Every year, thousands of entrepreneurs launch startups, aiming to make it big. This journey is well-known to many, from the story of the tech savant who dropped out of college to start an iconic business to the advice articles that are published by many magazines. But the survival of a startup is also a well-known story. But how do those survival rates shake out when we turn to the evidence? As it turns out, the U.S. Census Bureau collects data on business dynamics that can be used for survival analysis of jobs and firms.
In this tutorial, we build out a series of functions in Python to better understand business survival across the the United States. Kaplan-Meier Curves (KM Curves) are a product limit estimator that allows for calculation of survival of a defined cohort of businesses over time and are central to this tutorial. By comparing survival rates in various Metropolitan Statistical Areas (MSAs), we find regions that may fair far better in business survival than others. One particularly interesting finding is that while firm survival rates fall over time, it's possible for employment to grow among surviving firms.
In order to get started, we're going to first load in a series of Python packages that will allow us to build out a survival analysis:
Loading up packages follows the usual routine.
import io, requests, zipfile
import pandas as pd
from plotly.offline import download_plotlyjs, init_notebook_mode, iplot
import plotly.graph_objs as go
init_notebook_mode()

[Supplied data]:
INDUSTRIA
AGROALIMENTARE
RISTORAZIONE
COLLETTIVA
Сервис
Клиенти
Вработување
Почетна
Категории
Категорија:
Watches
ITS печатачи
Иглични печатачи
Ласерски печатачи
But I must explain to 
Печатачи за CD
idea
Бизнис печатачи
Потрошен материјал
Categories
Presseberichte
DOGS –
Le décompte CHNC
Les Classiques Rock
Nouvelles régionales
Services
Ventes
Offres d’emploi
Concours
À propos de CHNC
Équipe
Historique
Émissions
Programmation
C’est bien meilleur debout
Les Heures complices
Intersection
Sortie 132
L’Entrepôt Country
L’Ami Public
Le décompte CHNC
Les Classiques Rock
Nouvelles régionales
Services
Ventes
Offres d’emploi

...

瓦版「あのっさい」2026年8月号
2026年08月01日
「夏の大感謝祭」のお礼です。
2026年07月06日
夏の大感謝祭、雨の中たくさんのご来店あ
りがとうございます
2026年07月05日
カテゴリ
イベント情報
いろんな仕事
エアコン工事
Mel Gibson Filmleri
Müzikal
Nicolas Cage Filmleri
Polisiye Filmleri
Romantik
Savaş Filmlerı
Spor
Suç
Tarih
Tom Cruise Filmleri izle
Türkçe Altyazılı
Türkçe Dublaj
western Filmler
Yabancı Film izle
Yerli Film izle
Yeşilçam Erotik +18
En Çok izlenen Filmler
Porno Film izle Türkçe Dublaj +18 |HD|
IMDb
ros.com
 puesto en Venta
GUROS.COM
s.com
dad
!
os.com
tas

...

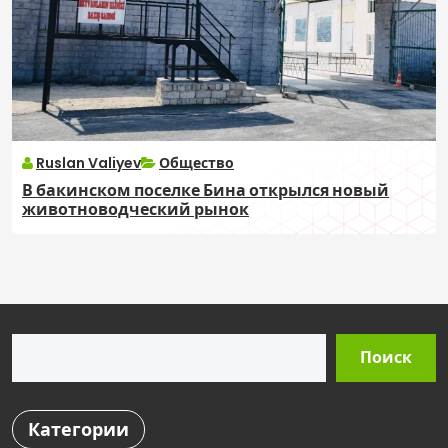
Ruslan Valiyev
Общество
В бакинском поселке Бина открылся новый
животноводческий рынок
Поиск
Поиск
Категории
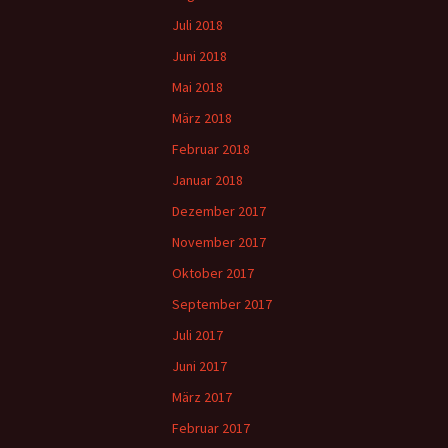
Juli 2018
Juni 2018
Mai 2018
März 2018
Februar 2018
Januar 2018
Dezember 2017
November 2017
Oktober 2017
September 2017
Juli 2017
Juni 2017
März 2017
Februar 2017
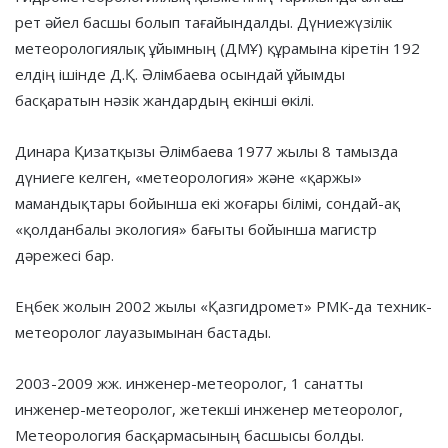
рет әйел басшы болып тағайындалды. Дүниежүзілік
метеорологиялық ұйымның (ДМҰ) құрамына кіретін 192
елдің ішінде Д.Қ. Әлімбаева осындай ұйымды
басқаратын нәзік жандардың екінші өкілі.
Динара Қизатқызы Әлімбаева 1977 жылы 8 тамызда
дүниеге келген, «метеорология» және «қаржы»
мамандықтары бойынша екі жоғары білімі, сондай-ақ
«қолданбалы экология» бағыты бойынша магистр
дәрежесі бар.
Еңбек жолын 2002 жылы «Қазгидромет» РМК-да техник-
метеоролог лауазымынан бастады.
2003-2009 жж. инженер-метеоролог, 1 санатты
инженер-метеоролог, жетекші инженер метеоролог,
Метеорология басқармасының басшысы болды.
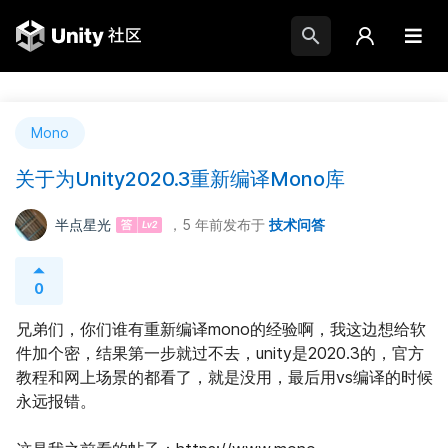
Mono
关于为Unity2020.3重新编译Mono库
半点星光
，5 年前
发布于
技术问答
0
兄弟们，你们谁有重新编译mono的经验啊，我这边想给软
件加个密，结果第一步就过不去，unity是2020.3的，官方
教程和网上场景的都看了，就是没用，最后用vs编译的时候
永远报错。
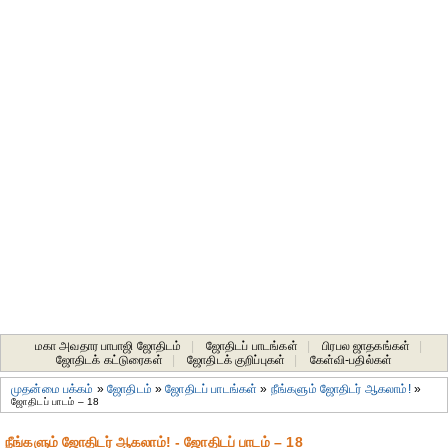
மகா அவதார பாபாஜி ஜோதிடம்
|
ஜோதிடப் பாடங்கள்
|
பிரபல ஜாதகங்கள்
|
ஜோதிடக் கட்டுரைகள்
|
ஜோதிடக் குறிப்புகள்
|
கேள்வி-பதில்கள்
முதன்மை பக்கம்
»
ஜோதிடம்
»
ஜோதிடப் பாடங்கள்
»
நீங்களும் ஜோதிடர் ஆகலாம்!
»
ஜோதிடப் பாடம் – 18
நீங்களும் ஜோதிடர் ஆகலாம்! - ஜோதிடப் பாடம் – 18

[Questions]:
a) Answer these questions about the business survival tutorial, one answer per line and marked to match:
(i) Which agency collects the data on business dynamics?
(ii) What kind of estimator are Kaplan-Meier Curves called?
(iii) Which package is imported under the name pd?
b) Locate every line in the entries that contains the word "жылы", and copy each one out.

[Response list]:
a)
(i) The U.S. Census Bureau
(ii) A product limit estimator
(iii) pandas

b)
Динара Қизатқызы Әлімбаева 1977 жылы 8 тамызда
Еңбек жолын 2002 жылы «Қазгидромет» РМК-да техник-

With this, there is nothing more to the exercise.